I love my freezer. I use it for all kinds of things. From a loud proponent of "fresh, seasonal, local", this may seem like an odd confession. But to me, the ideal of eating locally and seasonally is served by preserving the local harvest. So, one of the many things I use my freezer for is to preserve some of the abundance of the farmers' market during the growing season.
In most cases, eating something at the moment of harvest feels right--sweet potatoes in October, root vegetables in January, asparagus in May and corn in July. But there are some preparations that don't seem to be appropriate eating for the season in which the ingredients actually grow. Corn Chowder is a good example. It just doesn't feel right to eat a hearty and hot soup in the middle of July. That same bowl of soup tastes oh-so-good in the middle of January. Not only is it warming and nourishing—it's like a bright ray of sunshine on the darkest of winter days.
Many of the vegetables of summer do not freeze well—tomatoes for example. (But you can make tomato sauce that freezes beautifully.) Others, like sweet corn, freeze very well in their natural state. Fresh shell beans fall into this category. Dried shell beans cannot compare to the creamy texture and delicate taste of fresh shell beans (although, I have to admit I have never dried my own--that would be another story altogether, I am sure). The character of the fresh beans is preserved by the freezing process, so I make a special effort to take the time when they are abundant to squirrel some away for the winter.
After the beans have been shelled, they are easy to freeze. Simply drop them into boiling water for 2 minutes, scoop them out (with a sieve or mesh skimmer) and spread them on towels to dry. It is not necessary to shock them in cold water after blanching. The hot beans spread out on the towels will steam themselves dry and cool off very quickly. When they are cool and dry, spread them on sheet pans and freeze them. When they are frozen, pack them in freezer bags. They are then ready to use all winter long in soups, gratins, side dishes and pastas.
Several years ago when I had some Dixie Butter Peas (my very favorite shell bean) left in my freezer when Spring rolled around, I discovered that they made a fine substitute for English Peas—which were not available just yet—in a particular pasta dish that I like. This year I still have some Pink-Eye Purple-Hulled Peas left in the freezer. I thought they would be good in that pasta, too....

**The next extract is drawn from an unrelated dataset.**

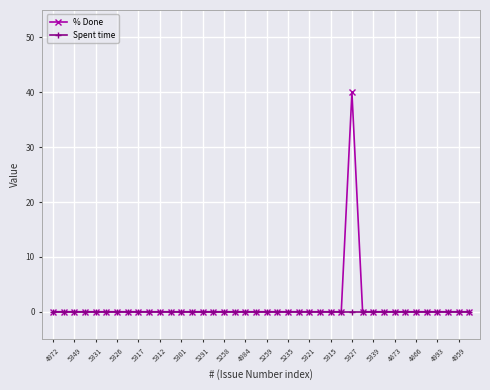

How many distinct data groups are displayed?

2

Orrechiette with Asparagus, Fresh Shell Beans & Pancetta
1 c. frozen pink-eyed peas (or other favorite shell bean)
2 to 3 T. olive oil
3 oz. pancetta, minced
1 cup thinly sliced spring onions (about 4)
2 cloves garlic, finely minced
1 lb. Orrechiette pasta
2 to 4 T. butter
1/3 c. freshly grated Parmesan
Place the peas in a sauce pan and cover with water by 1 1/2 inches. Bring to a simmer, add a tablespoon of olive oil, and cook gently until the peas are tender--about 30 to 45 minutes. Add salt to taste about half way through the cooking time. When tender, set aside until ready to use. (I have drained them in the picture to show how they look when cooked. Do not drain until ready to use. )
Cover and adjust the heat to maintain a gentle simmer. Cook until the asparagus is almost tender—6 to 10 minutes. Drain the peas and add. Continue to cook for a minute or two until the asparagus is tender. Taste and adjust the seasoning.
While the sauce is cooking, bring 6 quarts of water to the boil in a large stock/pasta pot. Add 2 to 3 Tablespoons of salt. Add the pasta and cook until the pasta is al dente. Drain, reserving some of the pasta cooking liquid.
Add the pasta to the sauce, along with the butter. Stir or toss until the pasta is coated with the sauce and the butter has emulsified into the sauce. If the pasta seems dry, add some of the pasta water. Serve topped with grated cheese, if desired. Serves 4 to 6.
- If spring onions are unavailable, use finely diced shallots.
- You may use fresh or frozen English peas instead of the shell beans. If using fresh, add with the asparagus. If frozen, thaw and add when the asparagus is almost done, just to heat through. If using peas, add chicken stock with the asparagus (in place of the bean cooking liquid).
- You may also use fava beans--add them (after double peeling) as you would the frozen peas. The inspirational recipe for this dish from Janet Fletcher's Fresh from the Farmers' Market used favas.